■ **WHAT THE TASK REQUIRES**
From the first line to the last, output the material exactly.

■ **STORED DATA**
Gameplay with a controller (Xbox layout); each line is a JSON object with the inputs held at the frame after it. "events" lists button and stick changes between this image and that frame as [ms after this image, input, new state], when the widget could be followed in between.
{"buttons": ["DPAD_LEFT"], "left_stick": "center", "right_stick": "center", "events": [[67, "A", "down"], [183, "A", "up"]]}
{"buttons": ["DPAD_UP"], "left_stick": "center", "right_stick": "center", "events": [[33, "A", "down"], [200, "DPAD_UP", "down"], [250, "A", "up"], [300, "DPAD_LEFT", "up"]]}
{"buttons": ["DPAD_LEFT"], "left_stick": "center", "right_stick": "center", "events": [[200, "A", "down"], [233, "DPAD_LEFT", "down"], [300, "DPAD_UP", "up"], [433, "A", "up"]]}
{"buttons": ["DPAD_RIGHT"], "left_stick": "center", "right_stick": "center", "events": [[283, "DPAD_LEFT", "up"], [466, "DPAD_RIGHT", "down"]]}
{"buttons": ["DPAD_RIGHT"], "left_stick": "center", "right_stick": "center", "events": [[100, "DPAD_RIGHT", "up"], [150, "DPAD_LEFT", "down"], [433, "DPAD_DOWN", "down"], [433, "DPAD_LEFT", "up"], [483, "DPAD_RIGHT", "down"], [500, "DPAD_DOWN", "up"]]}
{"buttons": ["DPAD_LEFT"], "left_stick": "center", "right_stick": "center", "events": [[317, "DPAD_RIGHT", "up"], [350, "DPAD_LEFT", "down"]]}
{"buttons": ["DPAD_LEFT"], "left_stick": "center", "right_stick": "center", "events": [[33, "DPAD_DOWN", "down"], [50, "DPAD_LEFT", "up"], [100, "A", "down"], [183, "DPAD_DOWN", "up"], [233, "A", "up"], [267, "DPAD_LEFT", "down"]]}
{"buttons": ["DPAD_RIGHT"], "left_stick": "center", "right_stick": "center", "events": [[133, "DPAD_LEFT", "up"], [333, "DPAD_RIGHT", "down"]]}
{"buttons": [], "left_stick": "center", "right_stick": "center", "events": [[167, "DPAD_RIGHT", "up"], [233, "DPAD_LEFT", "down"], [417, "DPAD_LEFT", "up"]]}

■ **SOLUTION FOR THIS PROBLEM**
Gameplay with a controller (Xbox layout); each line is a JSON object with the inputs held at the frame after it. "events" lists button and stick changes between this image and that frame as [ms after this image, input, new state], when the widget could be followed in between.
{"buttons": ["DPAD_LEFT"], "left_stick": "center", "right_stick": "center", "events": [[67, "A", "down"], [183, "A", "up"]]}
{"buttons": ["DPAD_UP"], "left_stick": "center", "right_stick": "center", "events": [[33, "A", "down"], [200, "DPAD_UP", "down"], [250, "A", "up"], [300, "DPAD_LEFT", "up"]]}
{"buttons": ["DPAD_LEFT"], "left_stick": "center", "right_stick": "center", "events": [[200, "A", "down"], [233, "DPAD_LEFT", "down"], [300, "DPAD_UP", "up"], [433, "A", "up"]]}
{"buttons": ["DPAD_RIGHT"], "left_stick": "center", "right_stick": "center", "events": [[283, "DPAD_LEFT", "up"], [466, "DPAD_RIGHT", "down"]]}
{"buttons": ["DPAD_RIGHT"], "left_stick": "center", "right_stick": "center", "events": [[100, "DPAD_RIGHT", "up"], [150, "DPAD_LEFT", "down"], [433, "DPAD_DOWN", "down"], [433, "DPAD_LEFT", "up"], [483, "DPAD_RIGHT", "down"], [500, "DPAD_DOWN", "up"]]}
{"buttons": ["DPAD_LEFT"], "left_stick": "center", "right_stick": "center", "events": [[317, "DPAD_RIGHT", "up"], [350, "DPAD_LEFT", "down"]]}
{"buttons": ["DPAD_LEFT"], "left_stick": "center", "right_stick": "center", "events": [[33, "DPAD_DOWN", "down"], [50, "DPAD_LEFT", "up"], [100, "A", "down"], [183, "DPAD_DOWN", "up"], [233, "A", "up"], [267, "DPAD_LEFT", "down"]]}
{"buttons": ["DPAD_RIGHT"], "left_stick": "center", "right_stick": "center", "events": [[133, "DPAD_LEFT", "up"], [333, "DPAD_RIGHT", "down"]]}
{"buttons": [], "left_stick": "center", "right_stick": "center", "events": [[167, "DPAD_RIGHT", "up"], [233, "DPAD_LEFT", "down"], [417, "DPAD_LEFT", "up"]]}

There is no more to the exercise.